“But you were the key. I read the report.”
An indifferent shrug from Rizzo. “I got lucky. I was sifting through shards of metal and ceramic and I noticed something on a piece of metal, looked greasy. Turned out to be the bastard’s thumbprint. From there, pretty open-and-shut.”
“Don’t downplay it, Anna,” says Mahoney. “I heard you were at that examination table twenty hours straight before you found that piece of metal. That’s not luck. That’s work.”
“Yeah, well,” says Rizzo, “that was then, this is now.” She looks up at me. “So, Detective Sampson, what’s going on at your end?”
Right to the point.
“Our Special Operations Division has officers out gathering footage from security cameras, dashcams, traffic observation posts, and anything else that might have recorded traffic coming into the area. Detectives are interviewing witnesses and survivors to see if anyone saw anything unusual or out of place before it happened.”
Mahoney leans in. “Homeland Security didn’t get any warnings or threats. Neither did our local field office.” He glances at his watch. “One hour since the blast and nobody’s claimed responsibility.”
“I’ll leave that part up to you guys,” says Rizzo. “Right now, this entire crime scene is mine, especially everything two hundred feet from the crater.” She looks at the ground. The hoses are off, but water from a broken pipe is still flooding the street, eddying around our shoes. “Damn it! Hold on.”
Rizzo takes out her phone and taps a number. She turns and walks a few paces away through the rising water. “Hey, is this Paul Baker at the Water and Sewer Authority? Hi, Paul. Anna Rizzo, ATF. Look, I called you folks ten minutes ago to shut off the main on Thirteenth Street Northwest. What’s taking so long?” I see her listening, looking impatient, and when she speaks again, her tone is cold. “Tell you what, Paul, either this water stops flowing in two minutes or I’m coming down there and arresting your ass for interfering with a federal investigation. Are you hearing me now? Good.”
The call is over. I don’t think poor Paul Baker got too many words in.
As Rizzo puts her phone away, I step over and tap her shoulder. “I’ll do it if you want.”
“Do what?”
“You keep on working the scene, and I’ll go down and knocksome people around at Water and Sewer. Starting with Paul Baker.”

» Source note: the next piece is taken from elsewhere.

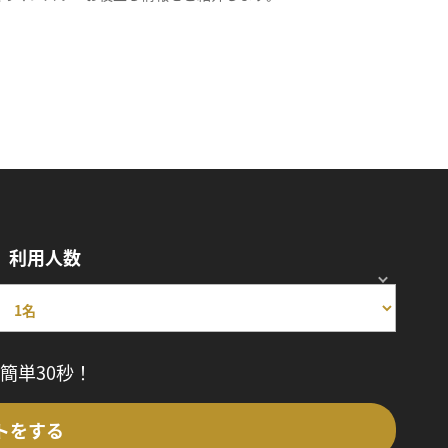
利用人数
簡単30秒！
トをする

She gives me a small smile. “Detective Sampson, we’re going to work well together, I can just tell.”
“Call me John.”
“Just get the job done,” says Mahoney.
“Oh, we will,” says Rizzo. She turns and stares at the crater at the center of the explosion. “FBI profilers say there are two types of bombers, disorganized asocial offenders and organized nonsocial offenders. The disorganized ones make pipe bombs and blow up random people and places because they can, because it gives them a sense of power.”
She turns to look back at the rest of the wreckage. “The organized ones are highly intelligent and highly motivated, and they construct very technically proficient devices. They’re determined to strike for revenge, for terror, for something that doesn’t make sense to most people but makes perfect sense to them.”
Her voice gets softer. “In those grain-tower cases, the bomber got sloppy. This is different. It looks sophisticated, well planned. What I’m seeing here shows smarts, experience, and some warped sense of dedication.”
I nod. “I agree. And dedicated guys don’t tend to get sloppy.”
Rizzo looks out over the carnage. “Exactly,” she says. “They’re fucking fastidious.”
CHAPTER 10
Cross
ALEX CROSS STANDS IN front of his son Damon’s apartment building on Maxwell Road. It’s a one-story extended-ranch brick building that’s less than a mile from the center of campus. The lawn is green but thin with a few tall pine trees on one side providing shade.
Alex can make out a steady hum of traffic from U.S. 501, the highway barely visible through the trees. He walks to Damon’s front door. Bree is right behind him. She reaches into her purse and digs out the spare key Damon gave them.
She also pulls out two pairs of blue medical gloves and two sets of paper booties.
“Bree …”
Her voice is tight: “You know we have to go in like this. If it’s a crime scene, we can’t contaminate it.”
She’s right, and Alex knows it. He just does not like theimplications.For God’s sake, how many times have I entered homes or rooms like this and ended up finding the bloody remains of a homicide victim?
He takes a pair of the gloves, snaps them on, then slips the booties over his shoes. Bree leans on him as she slides her own booties on. They’ve both had lots of practice.